FLAT ROCK — Deputy Steve Boone has missed his calling in life. He should have been an elementary school teacher.
Boone had the Flat Rock Elementary School first-grade students in Julie Taylor’s class in stitches Tuesday, giggling hysterically as they followed his instructions.
“They think it’s a game,” said Sheriff Graham Atkinson as he looked on. “But before you know it they will be done. He has them fingerprinting themselves without even realizing it.”
And while the actual fingerprinting was light-hearted, even playful, Atkinson said the reason behind it was much more serious.
“We hope it never happens, but at some point in the future we may have to identify a kid who has been abducted, or is in a situation where they can’t give us their information,” he said.
Which is why Atkinson said he began fingerprinting the county’s young people about six years ago.
“We’d done these fingerprintings sporadically at community events and festivals, but there wasn’t an opportunity to consistently provide this service on a county-wide basis,” he said. “In talking to the school systems, we pitched the idea to them and they were just thrilled.”
Children participating in the event do so on a strictly voluntary basis, he said.
“The parents sign a release allowing us the authority to fingerprint their children,” he said. “One of the big misconceptions about this process is some parents think we retain the information and we don’t. The children are given a card to take home with them so their parents have a copy of their fingerprints.
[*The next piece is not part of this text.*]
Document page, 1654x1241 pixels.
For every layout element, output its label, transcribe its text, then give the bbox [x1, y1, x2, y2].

We’re not trying to find a way to identify your children for our purposes, it’s to help parents if their children are in trouble.”
For Atkinson, the fingerprinting program is less a part of his job and more of a community service.
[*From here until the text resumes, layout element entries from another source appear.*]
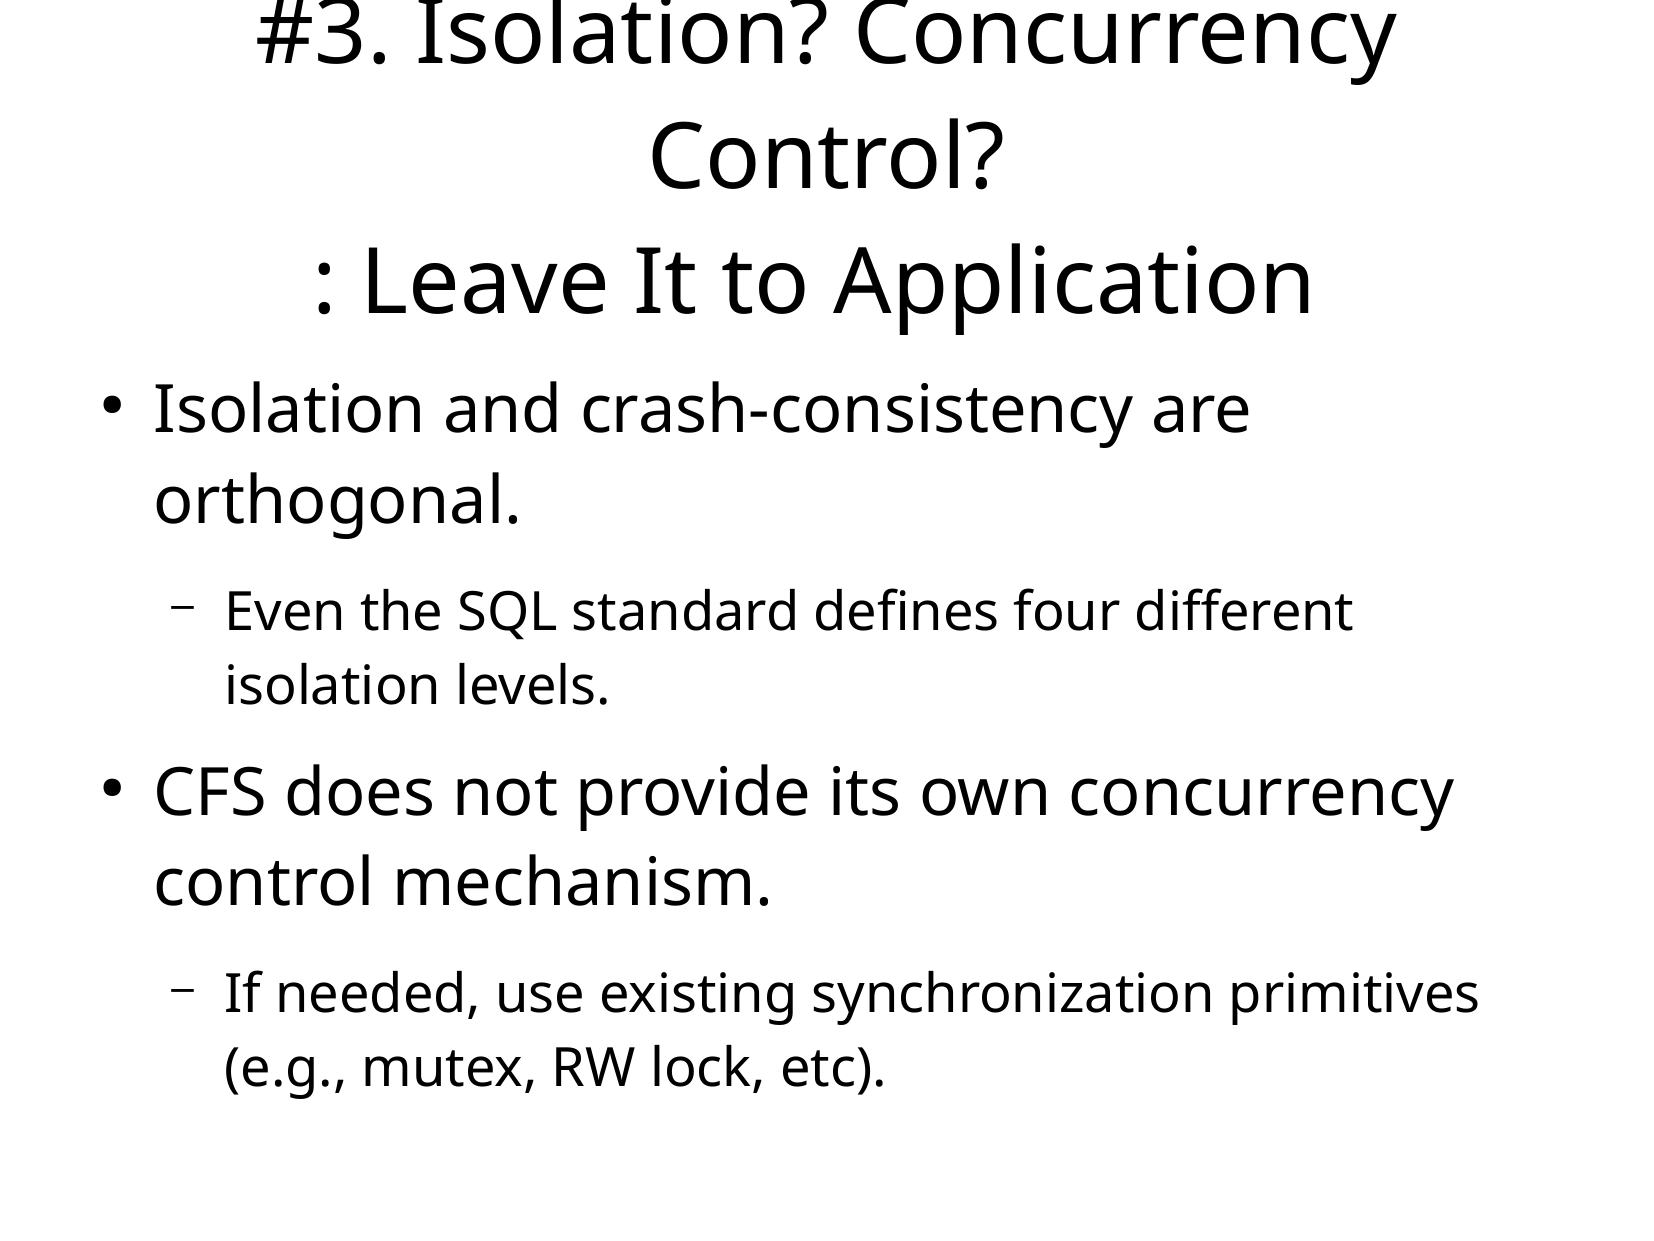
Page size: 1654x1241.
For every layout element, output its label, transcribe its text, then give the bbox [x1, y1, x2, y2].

list Isolation and crash-consistency are orthogonal. Even the SQL standard defines four different isolation levels. CFS does not provide its own concurrency control mechanism. If needed, use existing synchronization primitives (e.g., mutex, RW lock, etc). [82, 361, 1571, 1151]
title #3. Isolation? Concurrency Control? : Leave It to Application [82, 27, 1571, 279]
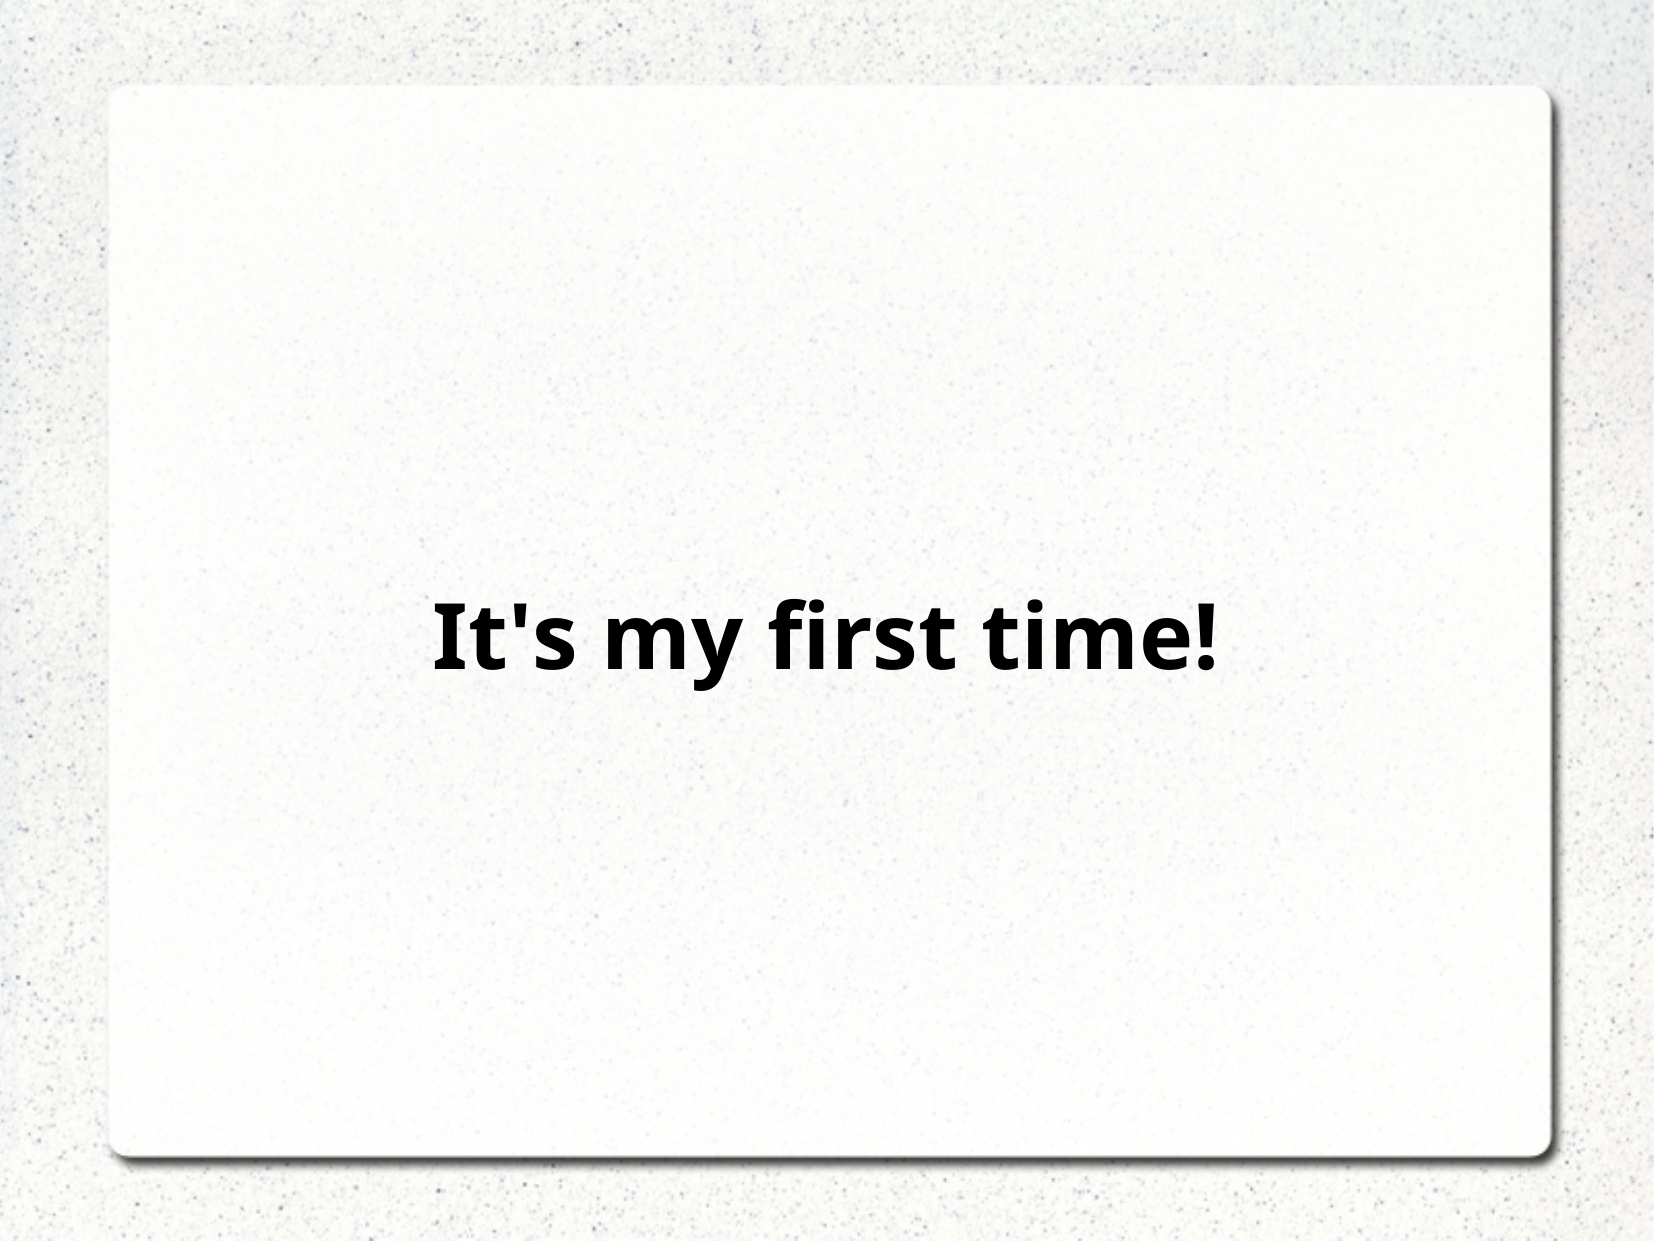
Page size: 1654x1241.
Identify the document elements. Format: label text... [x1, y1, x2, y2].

picture [0, 0, 1654, 1241]
title It's my first time! [118, 531, 1536, 739]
“I think most parents have good intentions and love their children, but this may not be something they think a lot about,” he said. “This is something we can do that doesn’t involve a tragedy. This is a service to the community that we hope they never need.”
In addition to fingerprints, the cards also allow parents to keep a DNA record, either through a hair sample or a saliva swab, Atkinson noted.
After six years, Atkinson said his office is well on the way to having fingerprinted most of the county’s young people.
“Every child who is a freshman in high school today, all the way back to those in the first grade, have had the opportunity to be fingerprinted,” he said. “Eventually, we’ll have everyone in the county from first grade on.”
In the background, children could be heard laughing as Boone told them to hold out their “r-r-r-r-ring” finger.